Assim como é preciso viajar a Philly para ver “Étant Donnés”, só na cidade é possível ver as obras da Barnes Foundation, que nunca deixam a instituição ou mesmo as salas para as quais foram designadas por seu fundador, Albert C. Barnes (1872-1951), um químico colecionador de arte.

Em quatro décadas, ele adquiriu 181 trabalhos de Renoir, formando a maior coleção do artista francês no mundo. Fez o mesmo com Cézanne, do qual o museu possui o recorde de 69 obras, incluindo “Os Jogadores de Cartas”.

O espaço é uma rara experiência museológica: Barnes gostava de pendurar as obras nas paredes misturando períodos, como quadros impressionistas ao lado de arte medieval, além de combinar tudo com mobiliário de época e trabalhos feitos em metal, como espátulas e dobradiças de portas.
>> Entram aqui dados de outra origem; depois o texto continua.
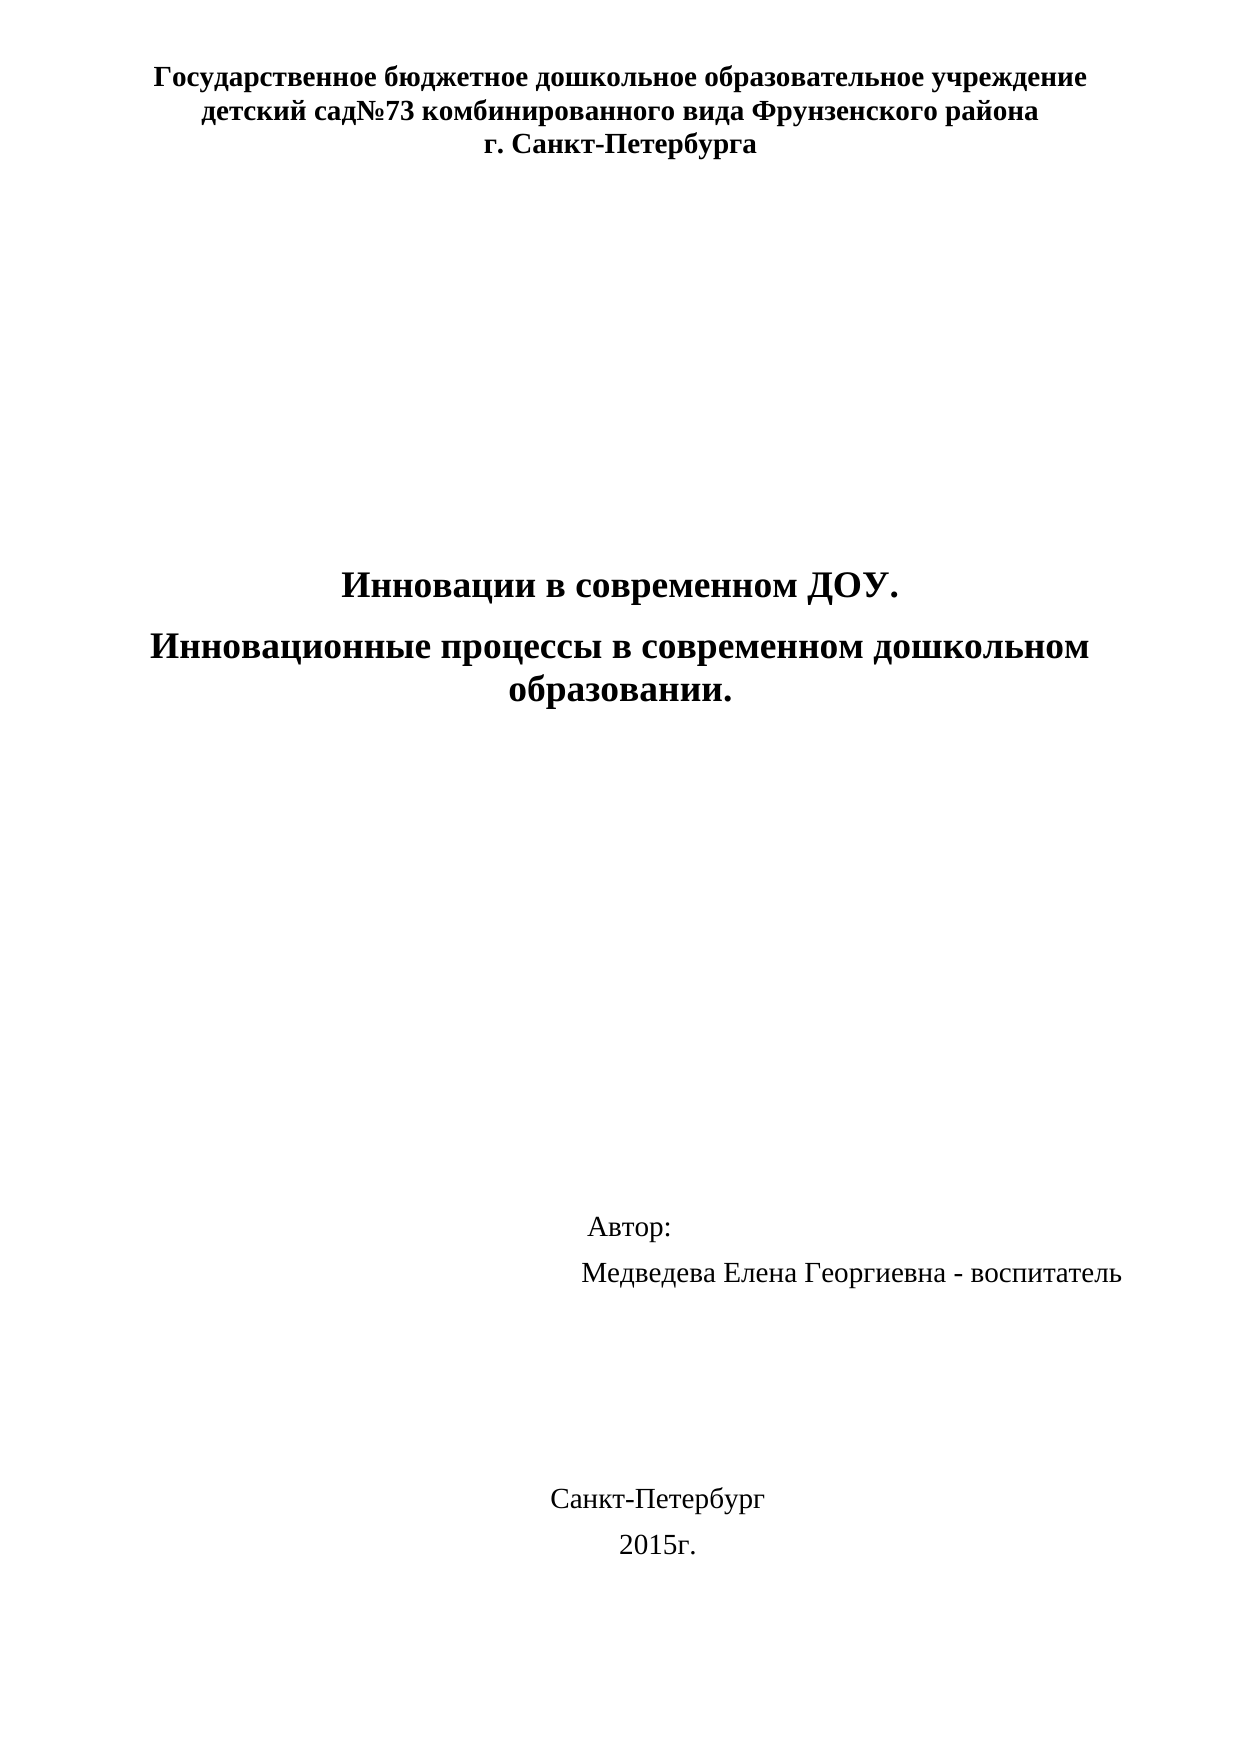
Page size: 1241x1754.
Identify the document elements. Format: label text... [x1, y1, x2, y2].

Assim, criava grandes arranjos simétricos de acordo com suas cores, luzes e linhas, princípios que ele chamava de “linguagem universal da arte”. Os trabalhos não têm legendas: é preciso acompanhar com um panfleto separado.
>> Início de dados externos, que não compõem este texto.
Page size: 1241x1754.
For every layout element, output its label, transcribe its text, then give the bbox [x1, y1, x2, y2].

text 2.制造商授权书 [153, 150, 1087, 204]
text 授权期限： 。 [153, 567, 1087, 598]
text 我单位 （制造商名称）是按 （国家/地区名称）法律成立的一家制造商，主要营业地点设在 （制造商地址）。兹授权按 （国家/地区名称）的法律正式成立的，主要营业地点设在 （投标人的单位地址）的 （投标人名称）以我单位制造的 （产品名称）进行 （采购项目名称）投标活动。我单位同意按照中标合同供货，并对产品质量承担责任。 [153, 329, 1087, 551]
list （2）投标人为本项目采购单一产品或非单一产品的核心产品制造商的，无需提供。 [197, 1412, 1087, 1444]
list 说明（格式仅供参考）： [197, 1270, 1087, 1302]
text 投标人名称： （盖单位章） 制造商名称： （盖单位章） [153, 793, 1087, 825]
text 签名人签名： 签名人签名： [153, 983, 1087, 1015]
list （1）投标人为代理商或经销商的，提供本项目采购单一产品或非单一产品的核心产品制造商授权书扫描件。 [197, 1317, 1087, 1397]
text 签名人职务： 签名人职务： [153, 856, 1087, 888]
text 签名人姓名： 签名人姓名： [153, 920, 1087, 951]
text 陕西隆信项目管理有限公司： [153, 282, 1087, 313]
Os quadros são exibidos exatamente do jeito que Barnes deixou ao morrer, em 1951. Em 2012, foram transferidos para um novo espaço da fundação, mantendo a ordem original.

Assim como outras cidades da costa leste americana, a Filadélfia tem muita história para contar sobre a fundação dos EUA. Foi aqui que os “pais fundadores” se encontraram para debater e assinar a Declaração de Independência em 1776 e, uma década depois, para escrever a Constituição do país.

O salão onde os representantes das 13 colônias americanas se encontraram para selar o futuro da região fica no Independence Hall, um edifício de tijolinhos cuidadosamente conservado. A visita é gratuita e acontece sempre com um guia.

Referências a Benjamin Franklin (1706-1790) também ajudam a relembrar o passado histórico da região. Um museu dedicado a sua vida fica ao lado do terreno onde foi sua casa e de uma oficina gráfica recriada do século 18, que mostra como eram feitos os panfletos políticos da época, uma especialidade de Franklin.

Mas Philly não cheira a naftalina. Afinal, foi aqui que David Bowie (1947-2016) escolheu para gravar parte de seu álbum “Young Americans” (1975), no Sigma Sound Studios. Infelizmente, o estúdio não teve a mesma sorte dos prédios históricos e hoje resta apenas uma placa no local.

A cidade vibra com dezenas de cervejarias, como a Evil Genius Beer Company, e casas especializadas em sidra, como a Original 13 Ciderworks, além do Barcade, onde dá para tomar cerveja e sidra e jogar nas mais de 60 máquinas de fliperama.

Para experimentar o famoso philly cheesesteak, sanduíche com fatias finas de bife e queijo derretido, a melhor pedida é se perder no Reading Terminal Market, um mercado indoor histórico, que data do final do século 19. Entre os vendedores de comida local, a Miller’s Twist vende um cheesesteak diferente, enrolado num pretzel quentinho, que derrete na boca. Um viva à liberdade culinária.